> WHAT THE TASK ASKS: Render each line of the material below as a JSON list of strings, one string per line, with blank lines omitted and the pictures excluded.

> RECORDED DATA:
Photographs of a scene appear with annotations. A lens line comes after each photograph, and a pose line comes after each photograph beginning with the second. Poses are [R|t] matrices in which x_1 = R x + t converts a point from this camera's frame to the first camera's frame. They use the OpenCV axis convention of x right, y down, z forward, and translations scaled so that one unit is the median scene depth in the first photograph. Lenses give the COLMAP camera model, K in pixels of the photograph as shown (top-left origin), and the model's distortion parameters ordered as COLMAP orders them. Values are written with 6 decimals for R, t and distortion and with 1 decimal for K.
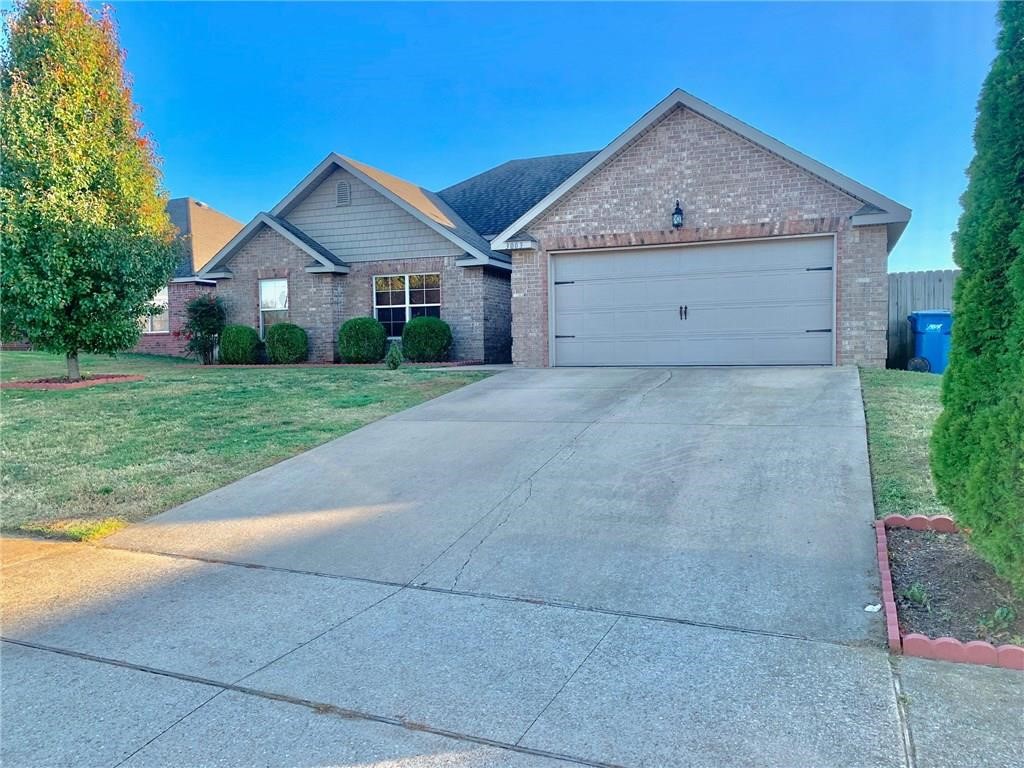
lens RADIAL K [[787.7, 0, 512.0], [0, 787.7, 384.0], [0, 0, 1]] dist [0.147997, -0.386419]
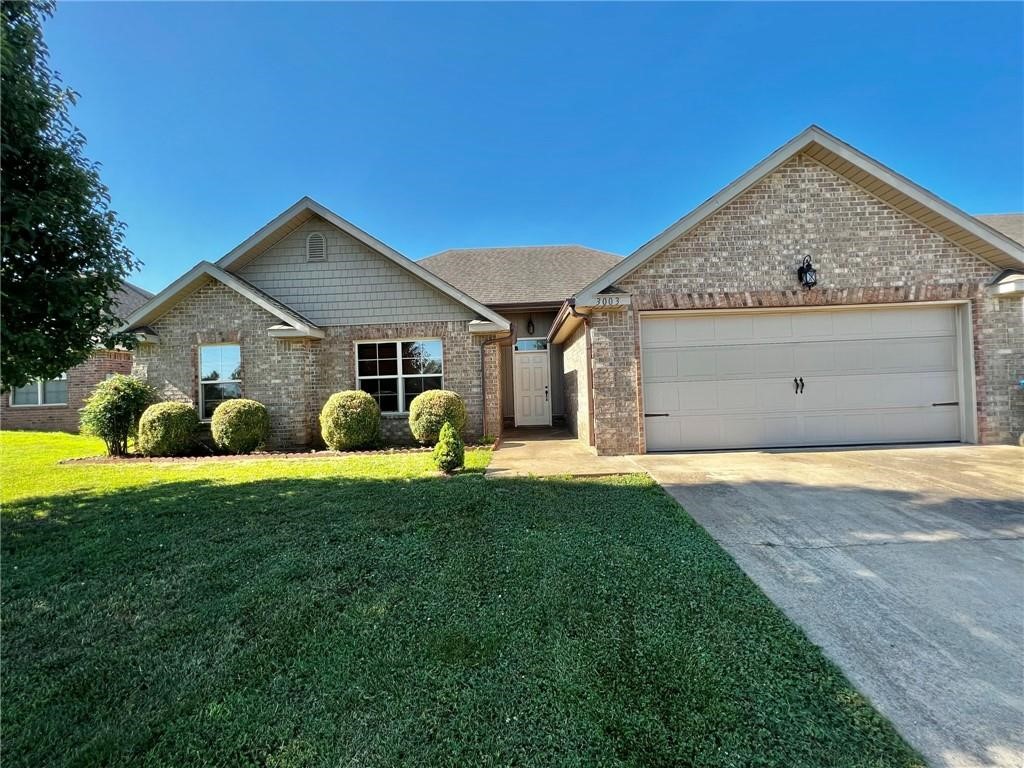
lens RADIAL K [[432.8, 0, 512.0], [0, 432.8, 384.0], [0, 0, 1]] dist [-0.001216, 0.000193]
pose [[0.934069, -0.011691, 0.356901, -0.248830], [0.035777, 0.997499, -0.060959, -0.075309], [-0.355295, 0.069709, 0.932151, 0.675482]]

> REPLY TO THE EXERCISE:
[
  "Photographs of a scene appear with annotations. A lens line comes after each photograph, and a pose line comes after each photograph beginning with the second. Poses are [R|t] matrices in which x_1 = R x + t converts a point from this camera's frame to the first camera's frame. They use the OpenCV axis convention of x right, y down, z forward, and translations scaled so that one unit is the median scene depth in the first photograph. Lenses give the COLMAP camera model, K in pixels of the photograph as shown (top-left origin), and the model's distortion parameters ordered as COLMAP orders them. Values are written with 6 decimals for R, t and distortion and with 1 decimal for K.",
  "lens RADIAL K [[787.7, 0, 512.0], [0, 787.7, 384.0], [0, 0, 1]] dist [0.147997, -0.386419]",
  "lens RADIAL K [[432.8, 0, 512.0], [0, 432.8, 384.0], [0, 0, 1]] dist [-0.001216, 0.000193]",
  "pose [[0.934069, -0.011691, 0.356901, -0.248830], [0.035777, 0.997499, -0.060959, -0.075309], [-0.355295, 0.069709, 0.932151, 0.675482]]"
]